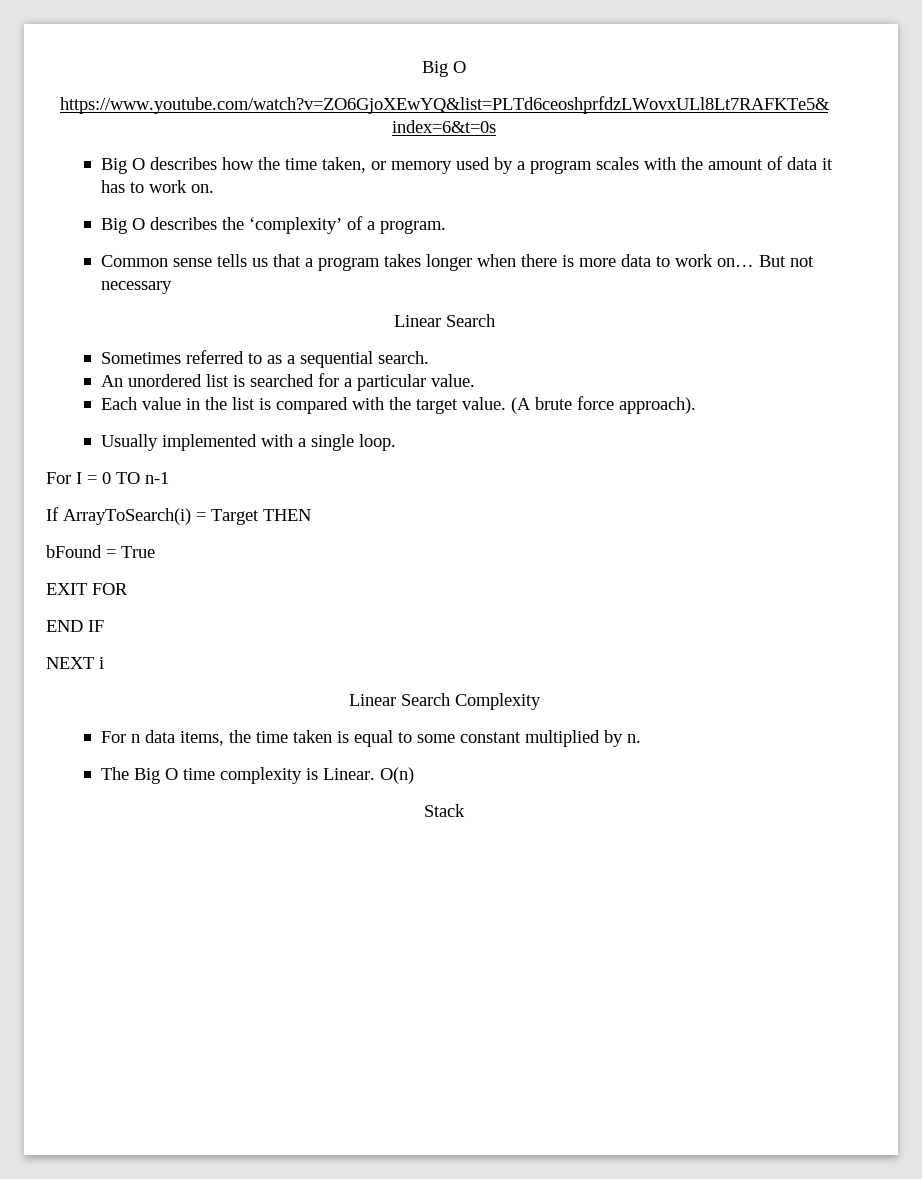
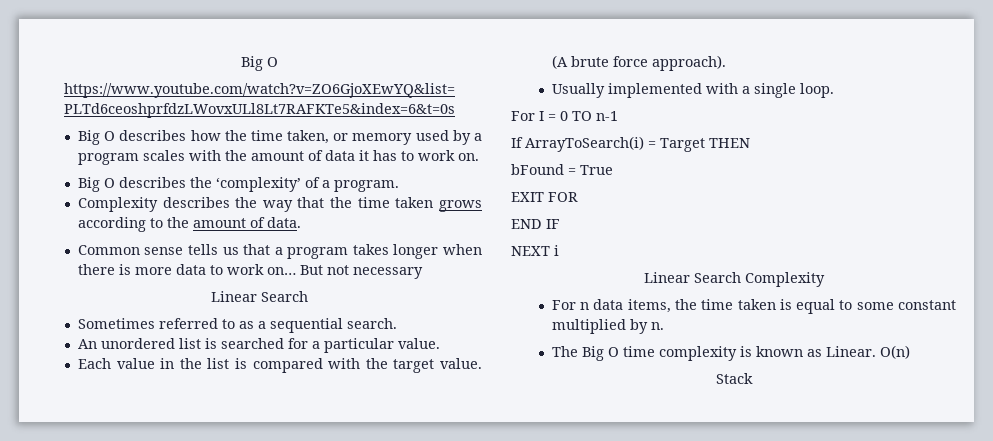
(446, 227) none -> [77,197,483,212] [77,217,301,232] // Complexity describes the way that the time taken grows according to the amount of data.
(318, 774) none -> [755,346,822,357] known as

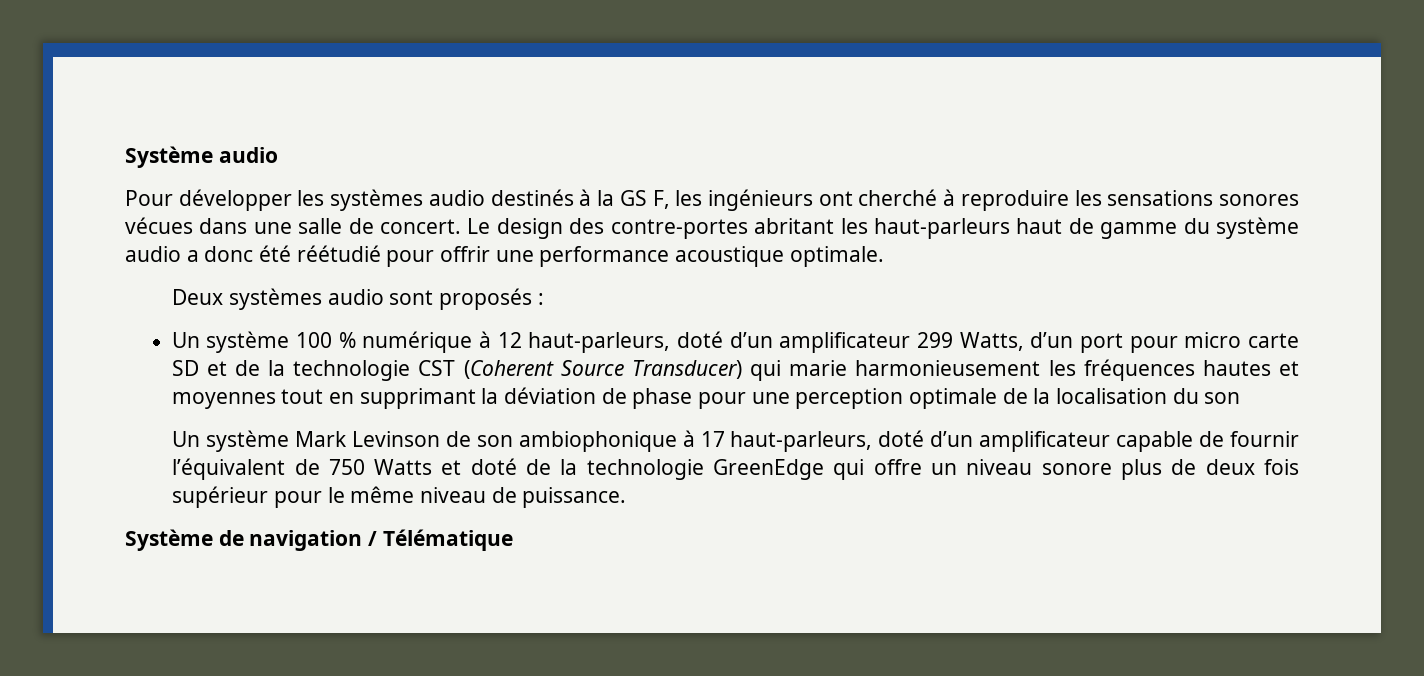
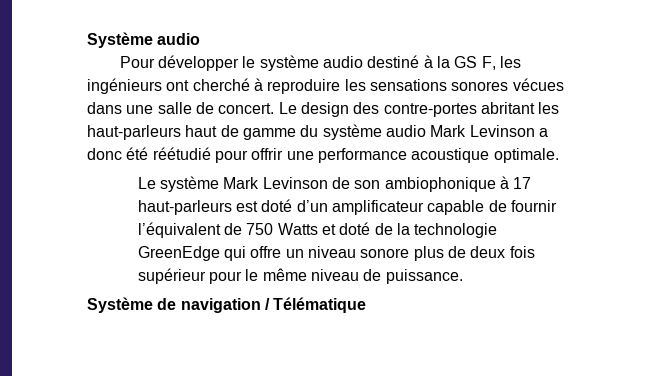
[297,189,574,211] les systèmes audio destinés -> [242,55,420,71] le système audio destiné
(181, 254) none -> [430,125,535,137] Mark Levinson
[172,288,544,310] [171,331,1299,353] [171,359,1299,381] [171,387,1241,409] [172,431,201,447] Deux systèmes audio sont proposés : // Un système 100 % numérique à 12 haut-parleurs, doté d’un amplificateur 299 Watts, d’un port pour micro carte SD et de la technologie CST (Coherent Source Transducer) qui marie harmonieusement les fréquences hautes et moyennes tout en supprimant la déviation de phase pour une perception optimale de la localisation du son // Un -> [137,177,156,189] Le
[730,431,873,452] haut-parleurs, -> [137,200,258,215] haut-parleurs est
····················
## EXERCISE OBJECTIVE:
Set down word for word each line from the one containing "(318, 774) none -> [755,346,822,357] known as" through the end of the material, and keep the pictures out of it.

## YOUR SOLUTION:
(318, 774) none -> [755,346,822,357] known as

[297,189,574,211] les systèmes audio destinés -> [242,55,420,71] le système audio destiné
(181, 254) none -> [430,125,535,137] Mark Levinson
[172,288,544,310] [171,331,1299,353] [171,359,1299,381] [171,387,1241,409] [172,431,201,447] Deux systèmes audio sont proposés : // Un système 100 % numérique à 12 haut-parleurs, doté d’un amplificateur 299 Watts, d’un port pour micro carte SD et de la technologie CST (Coherent Source Transducer) qui marie harmonieusement les fréquences hautes et moyennes tout en supprimant la déviation de phase pour une perception optimale de la localisation du son // Un -> [137,177,156,189] Le
[730,431,873,452] haut-parleurs, -> [137,200,258,215] haut-parleurs est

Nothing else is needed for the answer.